TASK ITEM: One number is the expected answer: the count of lines in the material below containing the word "void".
******
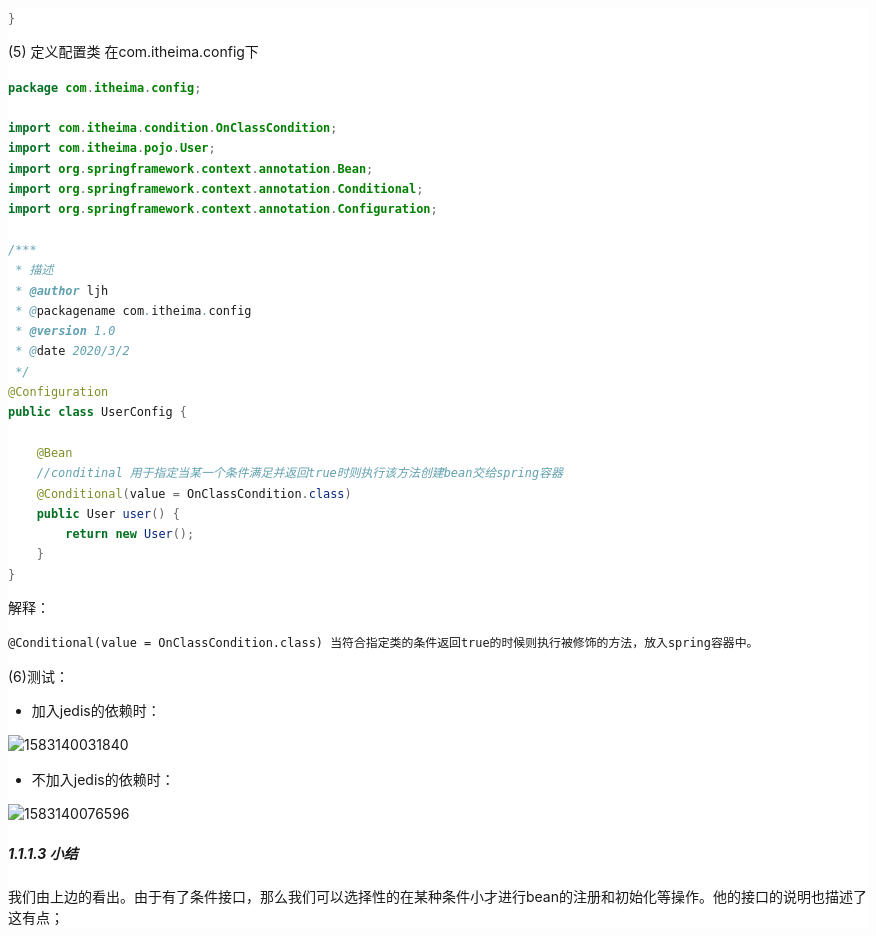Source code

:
 ```java
}
```

(5) 定义配置类 在com.itheima.config下

```java
package com.itheima.config;

import com.itheima.condition.OnClassCondition;
import com.itheima.pojo.User;
import org.springframework.context.annotation.Bean;
import org.springframework.context.annotation.Conditional;
import org.springframework.context.annotation.Configuration;

/***
 * 描述
 * @author ljh
 * @packagename com.itheima.config
 * @version 1.0
 * @date 2020/3/2
 */
@Configuration
public class UserConfig {

    @Bean
    //conditinal 用于指定当某一个条件满足并返回true时则执行该方法创建bean交给spring容器
    @Conditional(value = OnClassCondition.class)
    public User user() {
        return new User();
    }
}
```

解释：

```properties
@Conditional(value = OnClassCondition.class) 当符合指定类的条件返回true的时候则执行被修饰的方法，放入spring容器中。
```



(6)测试：

+ 加入jedis的依赖时：

![1583140031840](images/1583140031840.png)

+ 不加入jedis的依赖时：

![1583140076596](images/1583140076596.png)



##### 1.1.1.3 小结

我们由上边的看出。由于有了条件接口，那么我们可以选择性的在某种条件小才进行bean的注册和初始化等操作。他的接口的说明也描述了这有点；
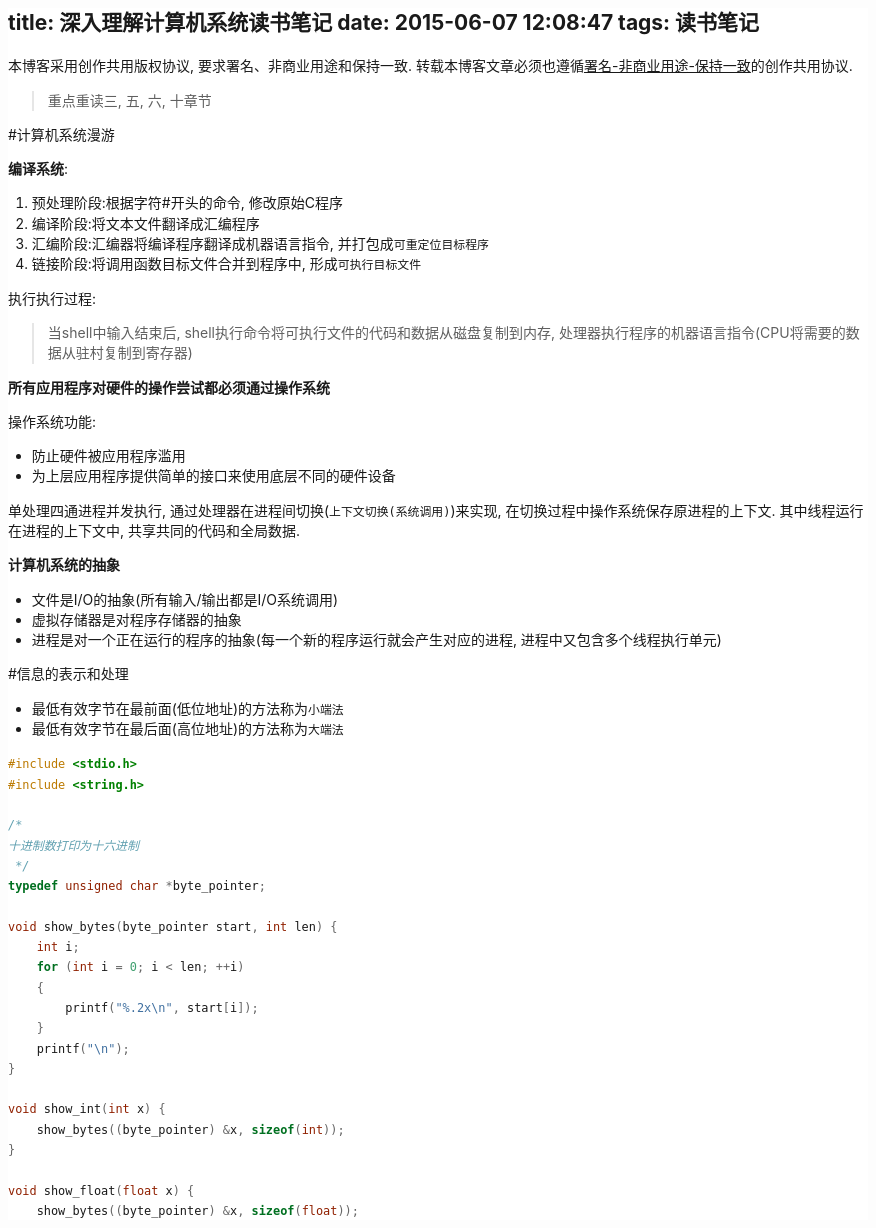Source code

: title: 深入理解计算机系统读书笔记
date: 2015-06-07 12:08:47
tags: 读书笔记
---
本博客采用创作共用版权协议, 要求署名、非商业用途和保持一致. 转载本博客文章必须也遵循[署名-非商业用途-保持一致](http://creativecommons.org/licenses/by-nc-sa/3.0/deed.zh)的创作共用协议.


> 重点重读三, 五, 六, 十章节


#计算机系统漫游

**编译系统**:

1. 预处理阶段:根据字符#开头的命令, 修改原始C程序
2. 编译阶段:将文本文件翻译成汇编程序
3. 汇编阶段:汇编器将编译程序翻译成机器语言指令, 并打包成`可重定位目标程序`
4. 链接阶段:将调用函数目标文件合并到程序中, 形成`可执行目标文件`




执行执行过程:

> 当shell中输入结束后, shell执行命令将可执行文件的代码和数据从磁盘复制到内存, 处理器执行程序的机器语言指令(CPU将需要的数据从驻村复制到寄存器)

**所有应用程序对硬件的操作尝试都必须通过操作系统**

操作系统功能:

- 防止硬件被应用程序滥用
- 为上层应用程序提供简单的接口来使用底层不同的硬件设备

单处理四通进程并发执行, 通过处理器在进程间切换(`上下文切换(系统调用)`)来实现, 在切换过程中操作系统保存原进程的上下文. 其中线程运行在进程的上下文中, 共享共同的代码和全局数据.


**计算机系统的抽象**

- 文件是I/O的抽象(所有输入/输出都是I/O系统调用)
- 虚拟存储器是对程序存储器的抽象
- 进程是对一个正在运行的程序的抽象(每一个新的程序运行就会产生对应的进程, 进程中又包含多个线程执行单元)


#信息的表示和处理

- 最低有效字节在最前面(低位地址)的方法称为`小端法`
- 最低有效字节在最后面(高位地址)的方法称为`大端法`


```c
#include <stdio.h>
#include <string.h>

/*
十进制数打印为十六进制
 */
typedef unsigned char *byte_pointer;

void show_bytes(byte_pointer start, int len) {
    int i;
    for (int i = 0; i < len; ++i)
    {
        printf("%.2x\n", start[i]);
    }
    printf("\n");     
}

void show_int(int x) {
    show_bytes((byte_pointer) &x, sizeof(int));
}

void show_float(float x) {
    show_bytes((byte_pointer) &x, sizeof(float));
```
******
RESPONSE TO THIS TASK: 3